### Input material

"""

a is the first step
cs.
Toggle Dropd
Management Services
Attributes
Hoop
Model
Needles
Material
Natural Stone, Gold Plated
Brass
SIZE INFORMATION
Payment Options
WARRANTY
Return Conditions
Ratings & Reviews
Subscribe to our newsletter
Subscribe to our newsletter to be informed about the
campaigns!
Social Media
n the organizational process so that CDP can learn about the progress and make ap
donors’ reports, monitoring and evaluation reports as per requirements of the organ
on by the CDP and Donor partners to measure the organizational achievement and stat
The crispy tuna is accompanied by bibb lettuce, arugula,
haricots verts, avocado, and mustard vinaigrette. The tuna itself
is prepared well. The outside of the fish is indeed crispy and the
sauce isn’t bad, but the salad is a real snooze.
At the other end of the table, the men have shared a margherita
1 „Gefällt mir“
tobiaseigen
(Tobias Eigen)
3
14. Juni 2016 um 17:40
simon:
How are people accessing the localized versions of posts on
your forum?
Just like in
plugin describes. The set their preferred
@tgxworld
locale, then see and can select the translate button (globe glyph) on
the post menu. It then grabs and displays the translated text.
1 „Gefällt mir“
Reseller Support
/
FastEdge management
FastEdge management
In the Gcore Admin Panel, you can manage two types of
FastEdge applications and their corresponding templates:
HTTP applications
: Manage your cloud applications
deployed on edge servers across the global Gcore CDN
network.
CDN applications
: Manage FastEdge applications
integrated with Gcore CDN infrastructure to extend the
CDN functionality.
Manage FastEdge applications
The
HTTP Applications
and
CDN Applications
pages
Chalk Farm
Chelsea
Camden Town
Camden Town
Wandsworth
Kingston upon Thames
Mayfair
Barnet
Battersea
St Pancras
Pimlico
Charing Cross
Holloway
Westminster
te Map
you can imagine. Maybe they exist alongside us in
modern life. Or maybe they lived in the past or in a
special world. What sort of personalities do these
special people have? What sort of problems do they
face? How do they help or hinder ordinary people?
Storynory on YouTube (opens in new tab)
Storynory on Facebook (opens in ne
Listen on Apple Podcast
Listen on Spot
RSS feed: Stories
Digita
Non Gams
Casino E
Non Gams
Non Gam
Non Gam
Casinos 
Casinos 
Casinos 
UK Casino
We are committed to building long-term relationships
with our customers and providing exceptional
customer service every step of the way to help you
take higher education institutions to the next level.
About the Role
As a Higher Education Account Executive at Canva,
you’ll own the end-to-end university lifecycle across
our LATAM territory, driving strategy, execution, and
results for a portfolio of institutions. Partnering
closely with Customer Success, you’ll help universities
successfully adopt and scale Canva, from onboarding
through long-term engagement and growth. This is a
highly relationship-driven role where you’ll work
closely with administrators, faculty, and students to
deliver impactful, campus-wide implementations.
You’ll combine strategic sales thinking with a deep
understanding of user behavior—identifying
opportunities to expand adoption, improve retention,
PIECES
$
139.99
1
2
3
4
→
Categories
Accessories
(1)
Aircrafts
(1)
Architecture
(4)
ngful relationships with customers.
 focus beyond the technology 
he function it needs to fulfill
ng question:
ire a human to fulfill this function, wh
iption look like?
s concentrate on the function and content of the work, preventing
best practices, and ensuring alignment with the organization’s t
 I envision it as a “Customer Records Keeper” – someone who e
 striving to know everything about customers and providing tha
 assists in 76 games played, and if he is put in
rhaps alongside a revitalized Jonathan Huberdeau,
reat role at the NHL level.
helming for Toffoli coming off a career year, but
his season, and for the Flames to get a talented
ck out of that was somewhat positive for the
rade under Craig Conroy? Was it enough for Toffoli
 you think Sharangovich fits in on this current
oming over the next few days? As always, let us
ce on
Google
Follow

"""

### Task objective
Could you return every line of the records above, word for word and in the same order?

### Task result
a is the first step
cs.
Toggle Dropd
Management Services
Attributes
Hoop
Model
Needles
Material
Natural Stone, Gold Plated
Brass
SIZE INFORMATION
Payment Options
WARRANTY
Return Conditions
Ratings & Reviews
Subscribe to our newsletter
Subscribe to our newsletter to be informed about the
campaigns!
Social Media
n the organizational process so that CDP can learn about the progress and make ap
donors’ reports, monitoring and evaluation reports as per requirements of the organ
on by the CDP and Donor partners to measure the organizational achievement and stat
The crispy tuna is accompanied by bibb lettuce, arugula,
haricots verts, avocado, and mustard vinaigrette. The tuna itself
is prepared well. The outside of the fish is indeed crispy and the
sauce isn’t bad, but the salad is a real snooze.
At the other end of the table, the men have shared a margherita
1 „Gefällt mir“
tobiaseigen
(Tobias Eigen)
3
14. Juni 2016 um 17:40
simon:
How are people accessing the localized versions of posts on
your forum?
Just like in
plugin describes. The set their preferred
@tgxworld
locale, then see and can select the translate button (globe glyph) on
the post menu. It then grabs and displays the translated text.
1 „Gefällt mir“
Reseller Support
/
FastEdge management
FastEdge management
In the Gcore Admin Panel, you can manage two types of
FastEdge applications and their corresponding templates:
HTTP applications
: Manage your cloud applications
deployed on edge servers across the global Gcore CDN
network.
CDN applications
: Manage FastEdge applications
integrated with Gcore CDN infrastructure to extend the
CDN functionality.
Manage FastEdge applications
The
HTTP Applications
and
CDN Applications
pages
Chalk Farm
Chelsea
Camden Town
Camden Town
Wandsworth
Kingston upon Thames
Mayfair
Barnet
Battersea
St Pancras
Pimlico
Charing Cross
Holloway
Westminster
te Map
you can imagine. Maybe they exist alongside us in
modern life. Or maybe they lived in the past or in a
special world. What sort of personalities do these
special people have? What sort of problems do they
face? How do they help or hinder ordinary people?
Storynory on YouTube (opens in new tab)
Storynory on Facebook (opens in ne
Listen on Apple Podcast
Listen on Spot
RSS feed: Stories
Digita
Non Gams
Casino E
Non Gams
Non Gam
Non Gam
Casinos 
Casinos 
Casinos 
UK Casino
We are committed to building long-term relationships
with our customers and providing exceptional
customer service every step of the way to help you
take higher education institutions to the next level.
About the Role
As a Higher Education Account Executive at Canva,
you’ll own the end-to-end university lifecycle across
our LATAM territory, driving strategy, execution, and
results for a portfolio of institutions. Partnering
closely with Customer Success, you’ll help universities
successfully adopt and scale Canva, from onboarding
through long-term engagement and growth. This is a
highly relationship-driven role where you’ll work
closely with administrators, faculty, and students to
deliver impactful, campus-wide implementations.
You’ll combine strategic sales thinking with a deep
understanding of user behavior—identifying
opportunities to expand adoption, improve retention,
PIECES
$
139.99
1
2
3
4
→
Categories
Accessories
(1)
Aircrafts
(1)
Architecture
(4)
ngful relationships with customers.
 focus beyond the technology 
he function it needs to fulfill
ng question:
ire a human to fulfill this function, wh
iption look like?
s concentrate on the function and content of the work, preventing
best practices, and ensuring alignment with the organization’s t
 I envision it as a “Customer Records Keeper” – someone who e
 striving to know everything about customers and providing tha
 assists in 76 games played, and if he is put in
rhaps alongside a revitalized Jonathan Huberdeau,
reat role at the NHL level.
helming for Toffoli coming off a career year, but
his season, and for the Flames to get a talented
ck out of that was somewhat positive for the
rade under Craig Conroy? Was it enough for Toffoli
 you think Sharangovich fits in on this current
oming over the next few days? As always, let us
ce on
Google
Follow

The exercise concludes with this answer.